Courage in Israel
Re: Israel braces for what may come next, Vivian Bercovici, Nov. 25
In the past, the State of Israel has taken upon itself to send bombed-out bus carcasses to Holland, into The Hague, where the International Criminal Court goes through its motions, one of which is studiously avoiding any meaningful criticism of certain terrorist activities.
Thank you to Ms. Bercovici for her on-the-spot insights. Sadly, one feels she is right to anticipate coming waves of violence against more such “soft targets.”
I feel the next bus — or perhaps the one badly damaged the other day, when the Canadian-israeli striver Aryah Schupak, 16, was appallingly killed — ought to be taken to the forecourt of the next-to-useless United Nations (a.k.a. the “Anti-israel Assembly”) in New York City.
Bercovici is to be commended on her staying put in Tel Aviv, as are a selection of my friends in Israel who will, bravely in my eyes, not be cowed by real terrorism or threats there — unlike the cowering, clownish, cowardly Liberal government in Ottawa this year — and continue to take public transit there as well.
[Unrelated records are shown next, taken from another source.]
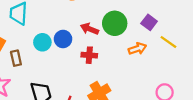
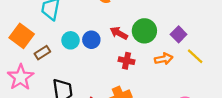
red cross: (89, 55) -> (127, 61), moved
brown rectangle: (16, 58) -> (42, 53), turned 63

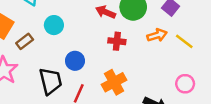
blue circle: (91, 40) -> (75, 61), moved
yellow line: (195, 56) -> (184, 41), moved

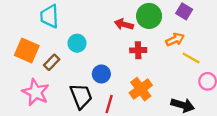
yellow line: (184, 41) -> (191, 58), moved

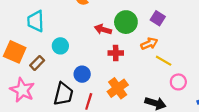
black trapezoid: (81, 96) -> (63, 94), turned 35

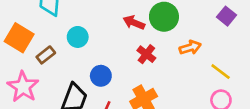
purple square: (158, 18) -> (226, 16), moved
red cross: (116, 53) -> (146, 54), turned 32
yellow line: (164, 61) -> (221, 72), moved

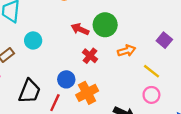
purple square: (226, 16) -> (164, 40), moved
blue circle: (101, 76) -> (66, 79), moved

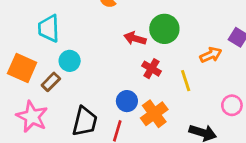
cyan circle: (33, 40) -> (70, 61), moved
orange arrow: (126, 51) -> (211, 55), moved
yellow line: (151, 71) -> (186, 81), moved, turned 42

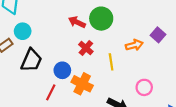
orange cross: (154, 114) -> (82, 84), turned -36
black trapezoid: (85, 121) -> (31, 60), moved

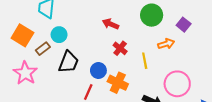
green circle: (101, 19) -> (152, 15), moved
purple square: (158, 35) -> (184, 25), moved
pink circle: (144, 87) -> (177, 84), size x1.6

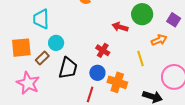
red arrow: (111, 24) -> (120, 27), moved
orange square: (22, 35) -> (21, 48), turned -30
red cross: (120, 48) -> (103, 50), moved

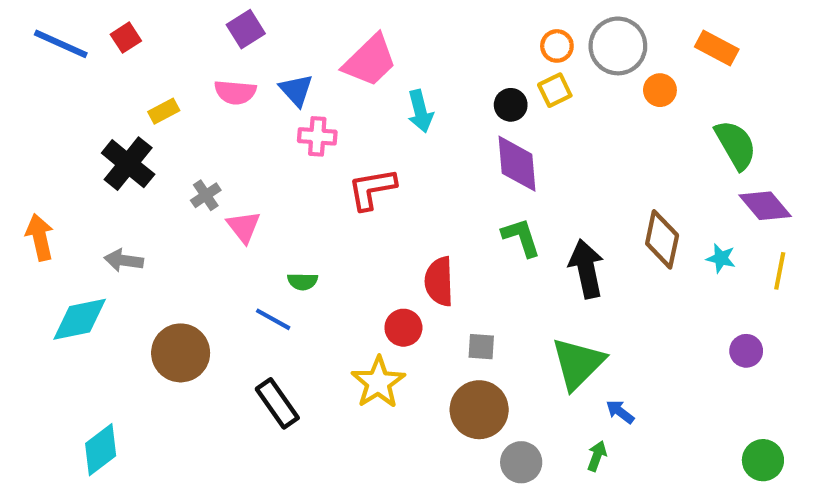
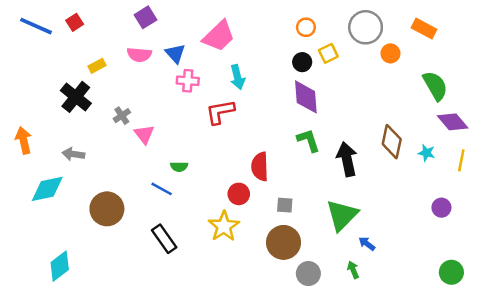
orange circle: (557, 46) -> (306, 27), moved
cyan arrow: (420, 111) -> (237, 77), moved
green arrow: (597, 456) -> (353, 270), turned -42

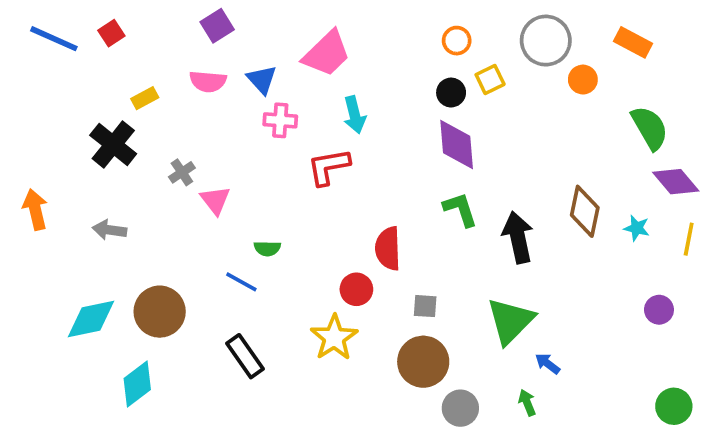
cyan diamond: (47, 189) -> (91, 319), moved
cyan diamond: (60, 266) -> (137, 384), moved

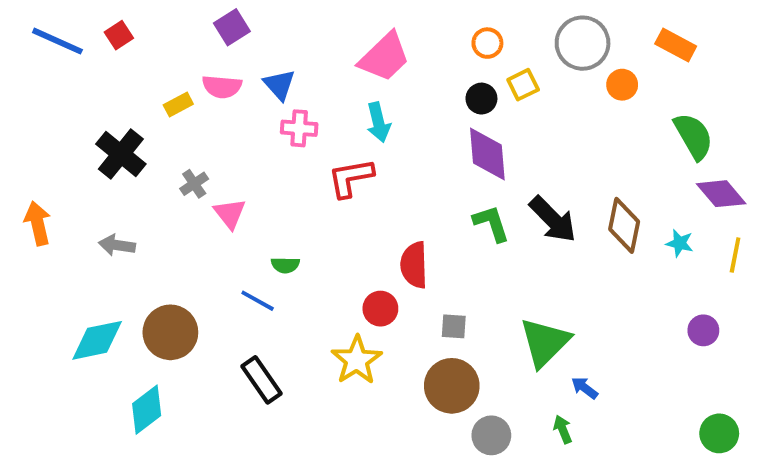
pink trapezoid: (327, 54) -> (384, 57), moved
yellow rectangle: (145, 98) -> (178, 104), moved
black arrow: (518, 237) -> (553, 219), moved, turned 147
Courage underpins the basic actions of all leading individuals, from King David to Winston Churchill to Tommy Douglas to Viola Desmond to Barbara Frum, and it is a crucial inward-determined hinge component of the “basics” of decent Judeo-christian living anywhere, but most especially in such democracies as embattled Israel, a gem of a democracy in a neighbourhood of ghastly, thuggish authoritarianism; or, even, in grown soft Canada, now held down by Lilliputian civil servants of woke leanings, myriad unaccountable government “advisers,” and by artfully disingenuous Liberal cabinet ministers, some of whom could use a good “walk in the snow” just about now.